*Istruzioni*. Riporta le righe dall'inizio delle voci fino a quella che contiene "Типы продуктов из каннабиса", entrambe incluse, cambiando "Условия" in "Правила" e lasciando invariato tutto il resto. Nella risposta ometti le immagini.

*Dati di origine*.
+--
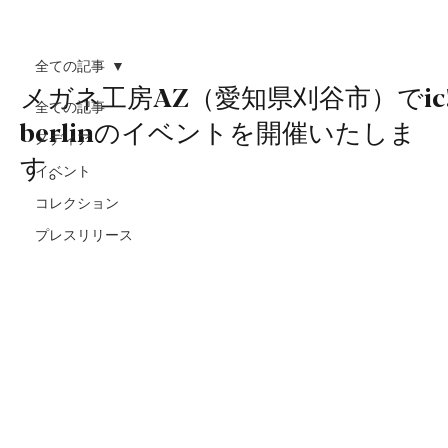
全ての記事
メガネ工房AZ（愛知県刈谷市）でic
全ての記事
berlinのイベントを開催いたしま
メディア
す。
イベント
コレクション
プレスリリース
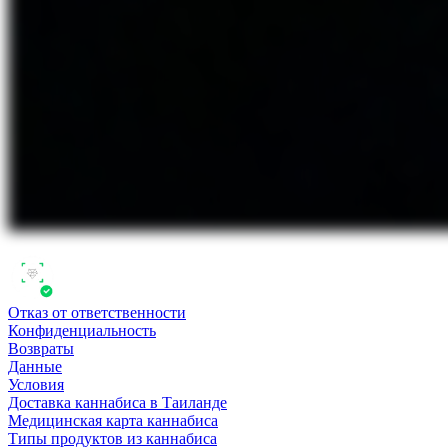
Отказ от ответственности
Конфиденциальность
Возвраты
Данные
Условия
Доставка каннабиса в Таиланде
Медицинская карта каннабиса
Типы продуктов из каннабиса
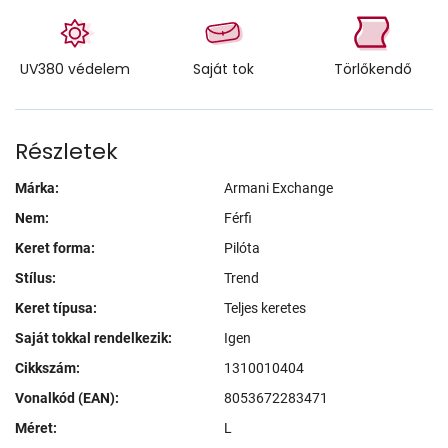
UV380 védelem
Saját tok
Törlőkendő
Részletek
Márka:
Armani Exchange
Nem:
Férfi
Keret forma:
Pilóta
Stílus:
Trend
Keret típusa:
Teljes keretes
Saját tokkal rendelkezik:
Igen
Cikkszám:
1310010404
Vonalkód (EAN):
8053672283471
Méret:
L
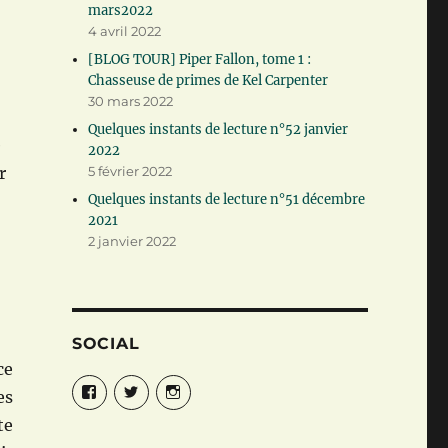
mars2022
4 avril 2022
[BLOG TOUR] Piper Fallon, tome 1 :
Chasseuse de primes de Kel Carpenter
30 mars 2022
Quelques instants de lecture n°52 janvier
e
2022
r
5 février 2022
Quelques instants de lecture n°51 décembre
2021
2 janvier 2022
SOCIAL
ce
Facebook
Twitter
Instagram
es
te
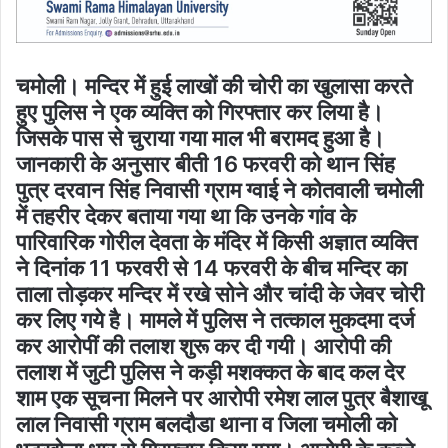
चमोली। मन्दिर में हुई लाखों की चोरी का खुलासा करते
हुए पुलिस ने एक व्यक्ति को गिरफ्तार कर लिया है।
जिसके पास से चुराया गया माल भी बरामद हुआ है।
जानकारी के अनुसार बीती 16 फरवरी को थान सिंह
पुत्र दरवान सिंह निवासी ग्राम ग्वाई ने कोतवाली चमोली
में तहरीर देकर बताया गया था कि उनके गांव के
पारिवारिक गोरील देवता के मंदिर में किसी अज्ञात व्यक्ति
ने दिनांक 11 फरवरी से 14 फरवरी के बीच मन्दिर का
ताला तोड़कर मन्दिर में रखे सोने और चांदी के जेवर चोरी
कर लिए गये है। मामले में पुलिस ने तत्काल मुकदमा दर्ज
कर आरोपीं की तलाश शुरू कर दी गयी। आरोपी की
तलाश में जुटी पुलिस ने कड़ी मशक्कत के बाद कल देर
शाम एक सूचना मिलने पर आरोपी रमेश लाल पुत्र बैशाखू
लाल निवासी ग्राम बलदौडा थाना व जिला चमोली को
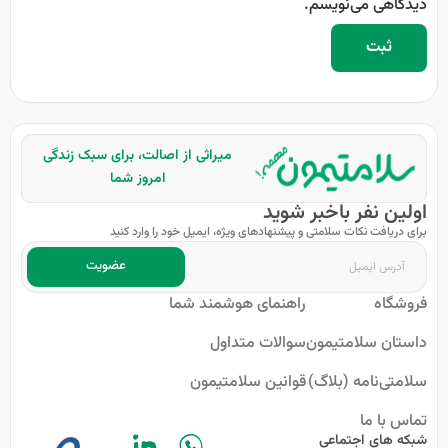
دیدگاهی می‌نویسم.
میراثی از اصالت، برای سبک زندگی
امروز شما
اولین نفر باخبر شوید
برای دریافت نکات سلامتی و پیشنهادهای ویژه، ایمیل خود را وارد کنید
عضویت
فروشگاه
راهنمای هوشمند شما
داستان سلامتیمون
سوالات متداول
سلامتی‌نامه (بلاگ)
قوانین سلامتیمون
تماس با ما
شبکه های اجتماعی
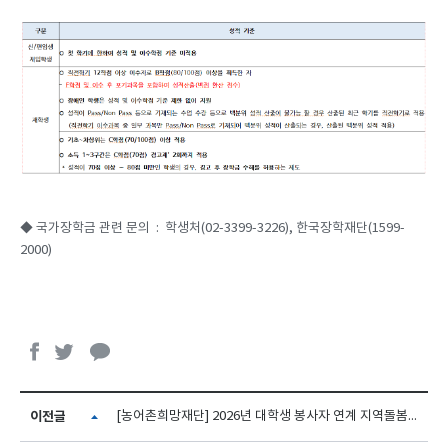
◆ 국가장학금 관련 문의 : 학생처(02-3399-3226), 한국장학재단(1599-
2000)
이전글
[농어촌희망재단] 2026년 대학생 봉사자 연계 지역돌봄 지원사업 참여 대학생 선발 안내(여름방학)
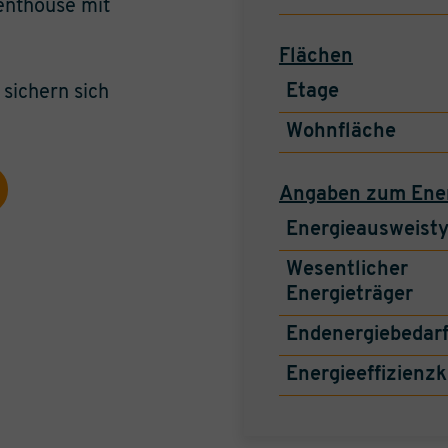
Penthouse mit
Flächen
Etage
 sichern sich
Wohnfläche
Angaben zum Ene
Energieausweist
Wesentlicher
Energieträger
Endenergiebedar
Energieeffizienzk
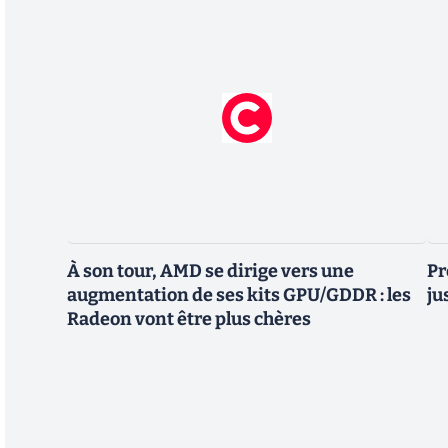
À son tour, AMD se dirige vers une
Pr
augmentation de ses kits GPU/GDDR : les
ju
Radeon vont être plus chères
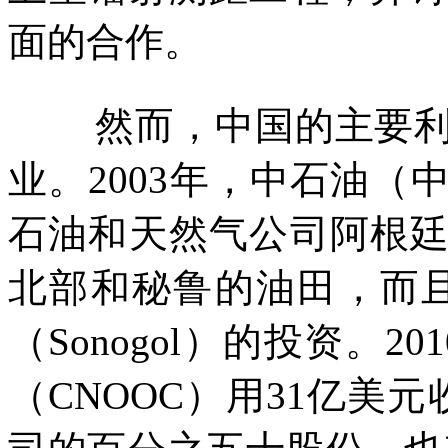
面的合作。
然而，中国的主要
业。
2003
年，中石油（
石油和天然气公司阿根
北部和秘鲁的油田，而
（
Sonogol
）的投资。
201
（
CNOOC
）用
31
亿美元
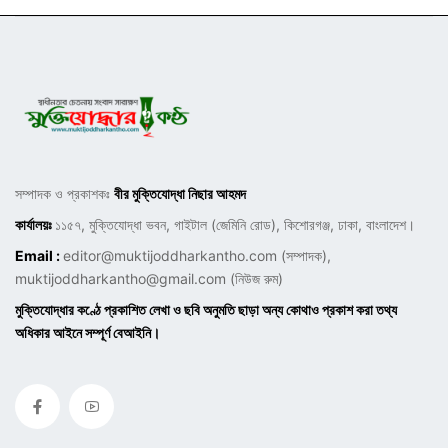
সম্পাদক ও প্রকাশকঃ
বীর মুক্তিযোদ্ধা নিছার আহমদ
কার্যালয়ঃ
১১৫৭, মুক্তিযোদ্ধা ভবন, গাইটাল (জেমিনি রোড), কিশোরগঞ্জ, ঢাকা, বাংলাদেশ।
Email :
editor@muktijoddharkantho.com
(সম্পাদক),
muktijoddharkantho@gmail.com
(নিউজ রুম)
মুক্তিযোদ্ধার কণ্ঠে প্রকাশিত লেখা ও ছবি অনুমতি ছাড়া অন্য কোথাও প্রকাশ করা তথ্য
অধিকার আইনে সম্পূর্ণ বেআইনি।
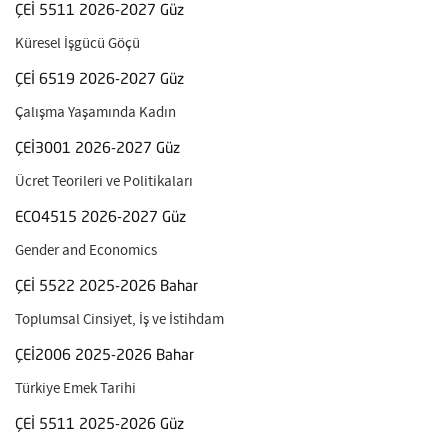
ÇEİ 5511 2026-2027 Güz
Küresel İşgücü Göçü
ÇEİ 6519 2026-2027 Güz
Çalışma Yaşamında Kadın
ÇEİ3001 2026-2027 Güz
Ücret Teorileri ve Politikaları
ECO4515 2026-2027 Güz
Gender and Economics
ÇEİ 5522 2025-2026 Bahar
Toplumsal Cinsiyet, İş ve İstihdam
ÇEİ2006 2025-2026 Bahar
Türkiye Emek Tarihi
ÇEİ 5511 2025-2026 Güz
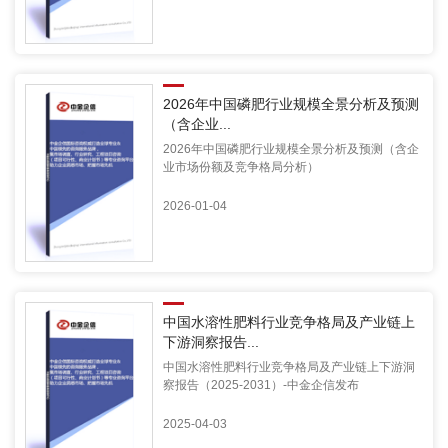
2026年中国磷肥行业规模全景分析及预测
（含企业...
2026年中国磷肥行业规模全景分析及预测（含企
业市场份额及竞争格局分析）
2026-01-04
中国水溶性肥料行业竞争格局及产业链上
下游洞察报告...
中国水溶性肥料行业竞争格局及产业链上下游洞
察报告（2025-2031）-中金企信发布
2025-04-03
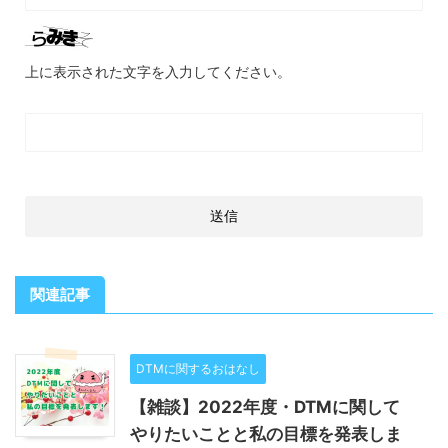
上に表示された文字を入力してください。
関連記事
DTMに関するおはなし
【雑談】2022年度・DTMに関して
やりたいことと私の目標を発表しま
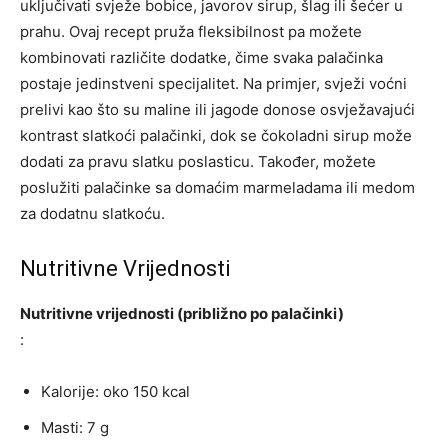
uključivati svježe bobice, javorov sirup, šlag ili šećer u
prahu. Ovaj recept pruža fleksibilnost pa možete
kombinovati različite dodatke, čime svaka palačinka
postaje jedinstveni specijalitet.
Na primjer, svježi voćni
prelivi kao što su maline ili jagode donose osvježavajući
kontrast slatkoći palačinki, dok se čokoladni sirup može
dodati za pravu slatku poslasticu. Također, možete
poslužiti palačinke sa domaćim marmeladama ili medom
za dodatnu slatkoću.
Nutritivne Vrijednosti
Nutritivne vrijednosti (približno po palačinki)
:
Kalorije: oko 150 kcal
Masti: 7 g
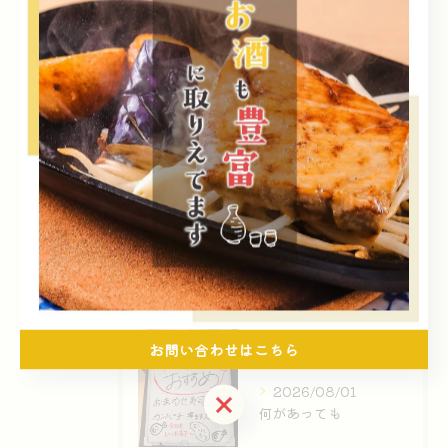
最近の投稿
Recent
Posts
2026/08/05
できる限り
2026/08/03
なんか～
お問い合わせはこちら
2026/08/01
お問い合わせはこちら
何があっても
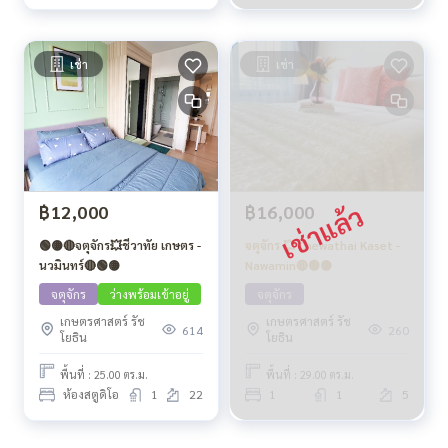
เช่า
เช่า
฿12,000
฿16,000
🟢🟡🔴จตุจักร💥ชีวาทัย เกษตร -
จตุจักร 💥 Chewathai Kaset -
นวมินทร์🔴🟢🟡
Nawamin🔴🟢🟡
จตุจักร
ว่างพร้อมเข้าอยู่
จตุจักร
เกษตรศาสตร์ รัช
เกษตรศาสตร์ รัช
614
260
โยธิน
โยธิน
พื้นที่ : 25.00 ตร.ม.
พื้นที่ : 29.00 ตร.ม.
ห้องสตูดิโอ
1
22
1
1
5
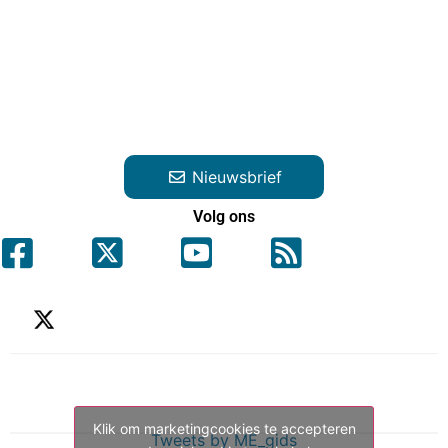
Nieuwsbrief
Volg ons
Klik om marketingcookies te accepteren
Tweets by ME_gids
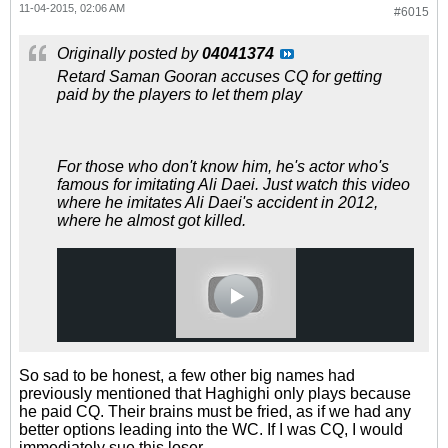
11-04-2015, 02:06 AM
#6015
Originally posted by
04041374
Retard Saman Gooran accuses CQ for getting
paid by the players to let them play
For those who don't know him, he's actor who's
famous for imitating Ali Daei. Just watch this video
where he imitates Ali Daei's accident in 2012,
where he almost got killed.
So sad to be honest, a few other big names had
previously mentioned that Haghighi only plays because
he paid CQ. Their brains must be fried, as if we had any
better options leading into the WC. If I was CQ, I would
immediately sue this loser.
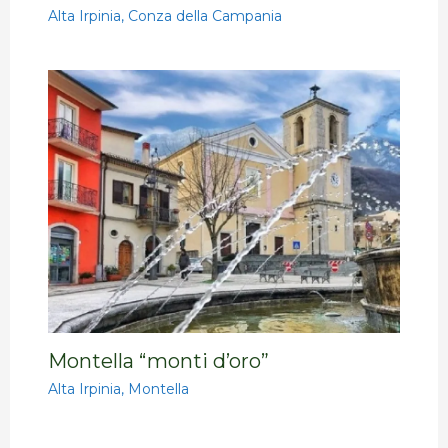
Alta Irpinia
,
Conza della Campania
Montella “monti d’oro”
Alta Irpinia
,
Montella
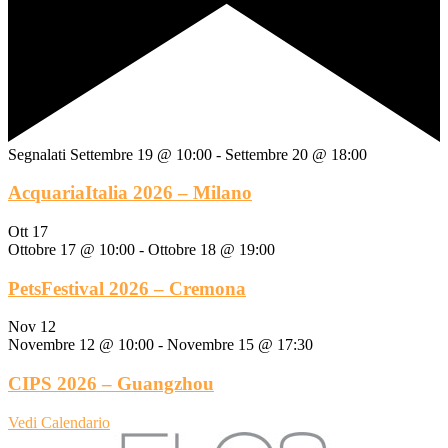
Segnalati
Settembre 19 @ 10:00
-
Settembre 20 @ 18:00
AcquariaItalia 2026 – Milano
Ott
17
Ottobre 17 @ 10:00
-
Ottobre 18 @ 19:00
PetsFestival 2026 – Cremona
Nov
12
Novembre 12 @ 10:00
-
Novembre 15 @ 17:30
CIPS 2026 – Guangzhou
Vedi Calendario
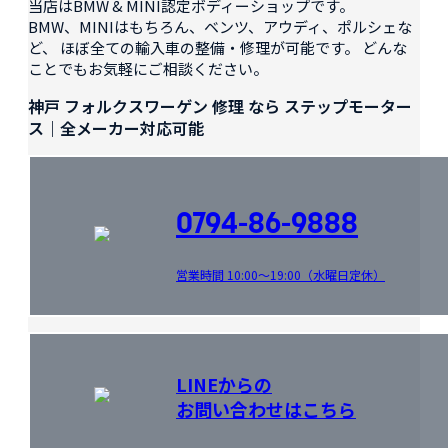
当店はBMW & MINI認定ボディーショップです。
BMW、MINIはもちろん、ベンツ、アウディ、ポルシェな
ど、 ほぼ全ての輸入車の整備・修理が可能です。 どんな
ことでもお気軽にご相談ください。
神戸 フォルクスワーゲン 修理 なら ステップモーター
ス｜全メーカー対応可能
0794-86-9888
営業時間 10:00～19:00（水曜日定休）
LINEからの
お問い合わせはこちら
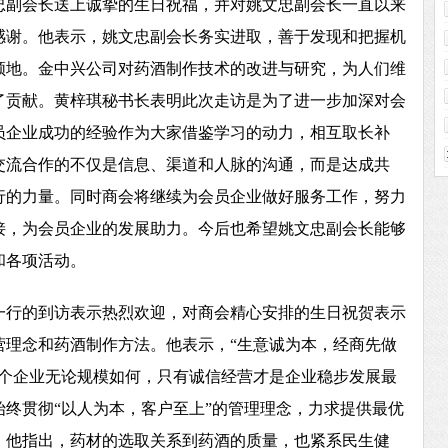
忠副会长送上诚挚的生日祝福，并对姚文忠副会长一直以来
感谢。他表示，姚文忠副会长务实进取，善于发现和把握机
领地。金中兴公司对药酒制作技术的改进与研究，为人们维
了贡献。
黄梓琪秘书长
表明此次走访是为了进一步加深对会
员企业成功的经验作为大家借鉴学习的动力，相互取长补
交流合作的不仅是信息、渠道和人脉的沟通，而是达成共
行的力量。同时商会将继续为会员企业做好服务工作，努力
接，为会员企业的发展助力。今后也希望姚文忠副会长能够
和各项活动。
一行的到访表示热烈欢迎，对商会精心安排的生日祝贺表示
营理念和药酒制作方法。他表示，“生意诚为本，经商先做
一个企业无论规模如何，只有诚信经营才是企业稳步发展最
终贯彻“以人为本，客户至上”的管理理念，力求提供最优
。他指出，药材的选取关系到药酒的质量，也紧系民生健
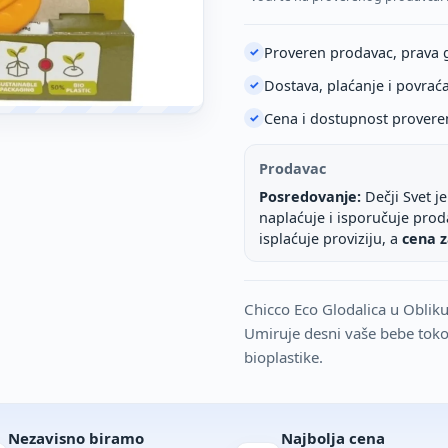
Proveren prodavac, prava 
✓
Dostava, plaćanje i povrać
✓
Cena i dostupnost provere
✓
Prodavac
Posredovanje:
Dečji Svet j
naplaćuje i isporučuje pro
isplaćuje proviziju, a
cena z
Chicco Eco Glodalica u Obliku
Umiruje desni vaše bebe toko
bioplastike.
Nezavisno biramo
Najbolja cena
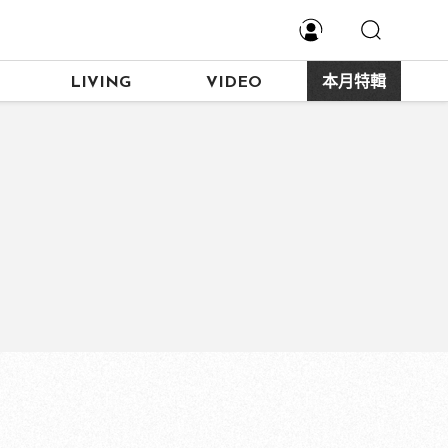
LIVING
VIDEO
本月特輯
+--
*Risposta*.
全ての記事
メガネ工房AZ（愛知県刈谷市）でic
全ての記事
berlinのイベントを開催いたしま
メディア
す。
イベント
コレクション
プレスリリース
Отказ от ответственности
Конфиденциальность
Возвраты
Данные
Правила
Доставка каннабиса в Таиланде
Медицинская карта каннабиса
Типы продуктов из каннабиса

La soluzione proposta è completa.